Обвинение в иррационализме легко приходит на ум авторитарным методологам. Бытует представление о том, что если рассуждение не укладывается в узкие рамки модернистской эпистемологии, то оно и не рассуждение вовсе. Например, Марк Блауг обвиняет Пола Фейерабенда в том, что его книга «Против метода…» «сводится к замене философии науки философией "ста цветов"». [535] Фейерабенд часто подвергается такой критике из-за чрезмерной пышности своего стиля. Но разве Стивен Тулмин и Майкл Поланьи могли бы отличаться чем-либо иным, кроме как отрадным благоразумием? Блауг присоединяет их к Фейерабенду и критикует все то, что имеет соответствующий привкус. На более высоком философском уровне Имре Лакатос в своей книге «Методология научно-исследовательских программ» неоднократно клеймит Поланьи, Куна и Фейерабенда за «иррационализм». [536] Он подчеркивает у них отрицание жесткого рационализма (иногда выраженное агрессивно) и игнорирует не очень ярко выраженный призыв к расширению понятия рациональности. В этой тактике нет ничего нового. Ричард Рорти отмечает, что «обвинения Дьюи в «релятивизме» и «иррационализме», выдвигавшиеся против него одно время, представляют собой защитный рефлекс философской традиции, которую он атаковал». [537] Позиция, занимаемая оппонентами Дьюи, Поланьи, Куна и других, состоит в том, что «если выбор нужно делать между Наукой и иррациональностью, то я за Науку». Но это не выбор.

ПРЕДОСТАВЛЕННЫЕ СВЕДЕНИЯ:
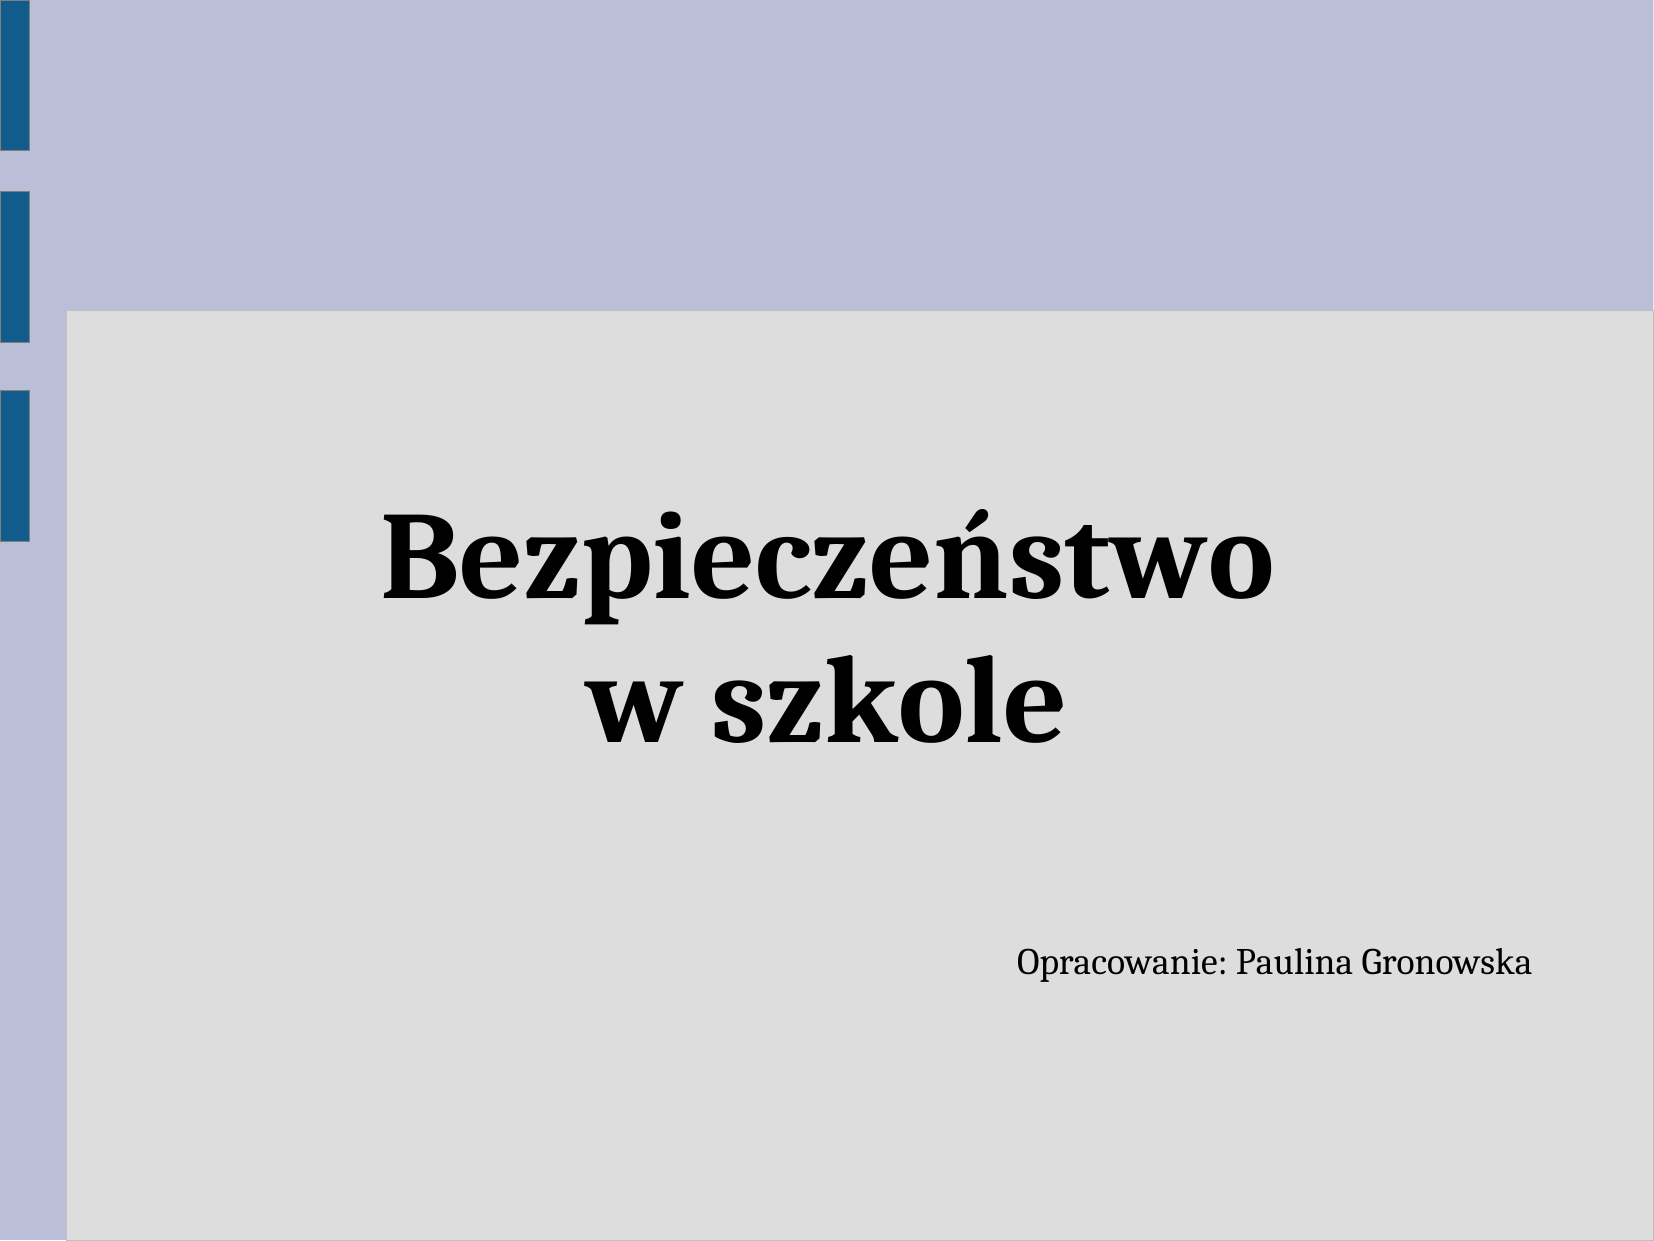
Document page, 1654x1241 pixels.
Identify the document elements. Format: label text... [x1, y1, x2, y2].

subtitle Bezpieczeństwo w szkole Opracowanie: Paulina Gronowska [121, 344, 1534, 1127]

УКАЗАНИЕ 1: Назовите всех людей, которые упоминаются в выбранном отрывке, в том виде, в каком там даны их имена.
УКАЗАНИЕ 2:
Ответьте по выбранному отрывку на три вопроса:
(a) Какая книга Фейерабенда упоминается в критике Блауга?
(b) В какой книге Лакатос клеймит Поланьи, Куна и Фейерабенда за «иррационализм»?
(c) Чем Рорти называет обвинения Дьюи в «релятивизме» и «иррационализме»?

ОТВЕТ 1: Марк Блауг, Пол Фейерабенд, Стивен Тулмин, Майкл Поланьи, Имре Лакатос, Кун, Ричард Рорти, Дьюи.

ОТВЕТ 2:
(a) «Против метода…».
(b) «Методология научно-исследовательских программ».
(c) Защитным рефлексом философской традиции, которую Дьюи атаковал.